── GIVEN DATA
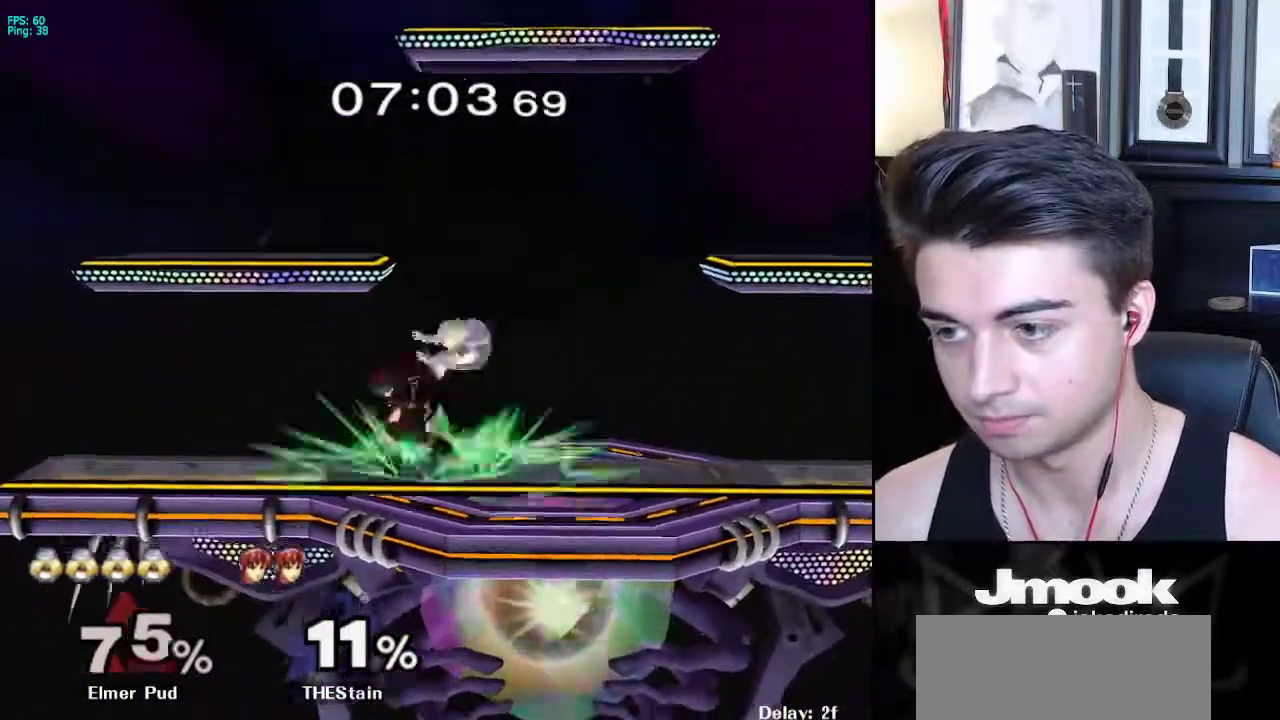
{"buttons": [], "left_stick": "left", "right_stick": "center", "events": [[300, "left_stick", "left"], [367, "R1", "down"], [450, "R1", "up"]]}
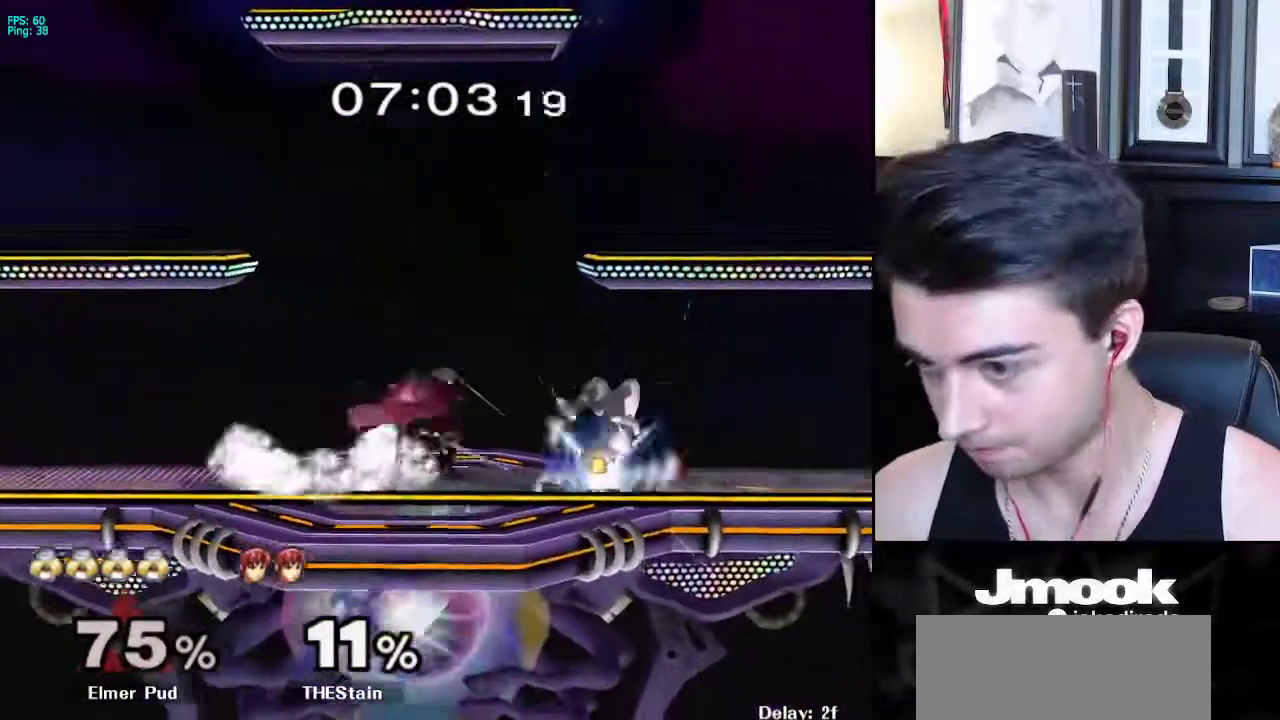
{"buttons": ["R1"], "left_stick": "down-left", "right_stick": "down", "events": [[150, "right_stick", "down"], [267, "left_stick", "center"], [433, "left_stick", "down-left"], [467, "R1", "down"]]}
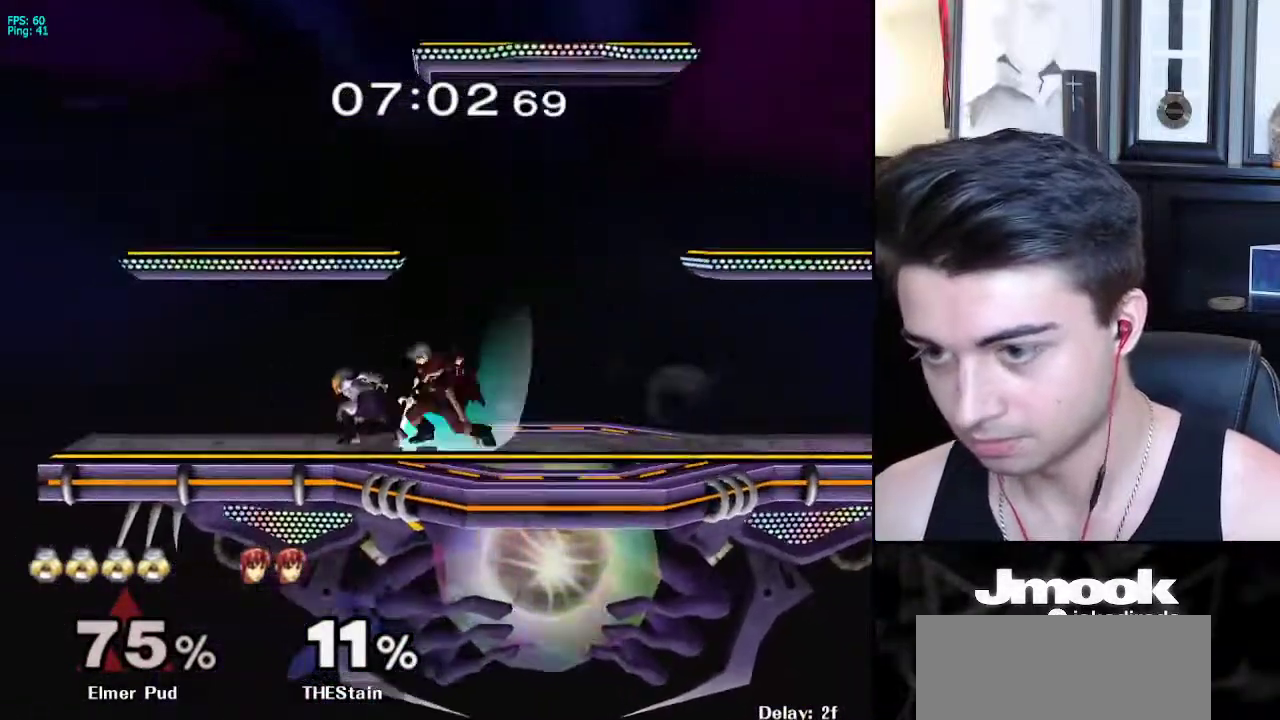
{"buttons": [], "left_stick": "down-right", "right_stick": "center", "events": [[283, "R1", "up"], [317, "left_stick", "right"], [383, "right_stick", "center"], [483, "left_stick", "down-right"]]}
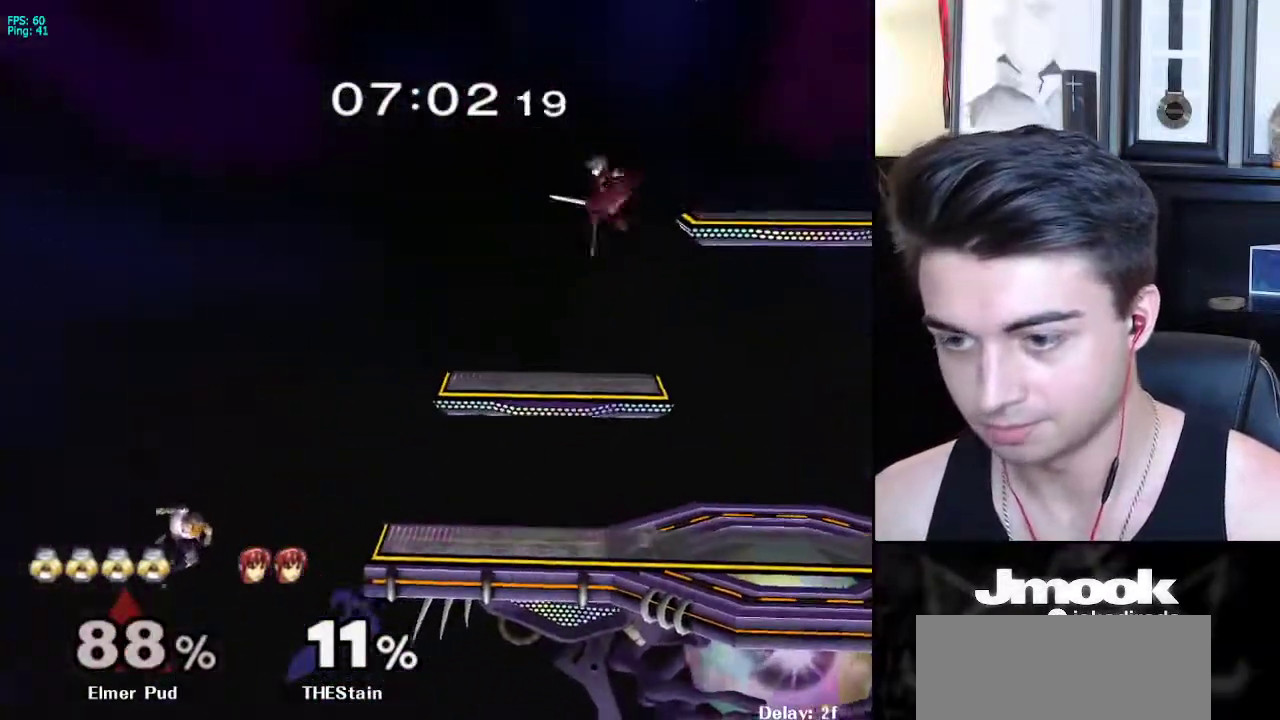
{"buttons": ["X"], "left_stick": "right", "right_stick": "center", "events": [[67, "X", "down"], [100, "left_stick", "right"]]}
────
Repeat the listing in full and exactly. Leave any pictures out.

*WRITTEN ANSWER*.
{"buttons": [], "left_stick": "left", "right_stick": "center", "events": [[300, "left_stick", "left"], [367, "R1", "down"], [450, "R1", "up"]]}
{"buttons": ["R1"], "left_stick": "down-left", "right_stick": "down", "events": [[150, "right_stick", "down"], [267, "left_stick", "center"], [433, "left_stick", "down-left"], [467, "R1", "down"]]}
{"buttons": [], "left_stick": "down-right", "right_stick": "center", "events": [[283, "R1", "up"], [317, "left_stick", "right"], [383, "right_stick", "center"], [483, "left_stick", "down-right"]]}
{"buttons": ["X"], "left_stick": "right", "right_stick": "center", "events": [[67, "X", "down"], [100, "left_stick", "right"]]}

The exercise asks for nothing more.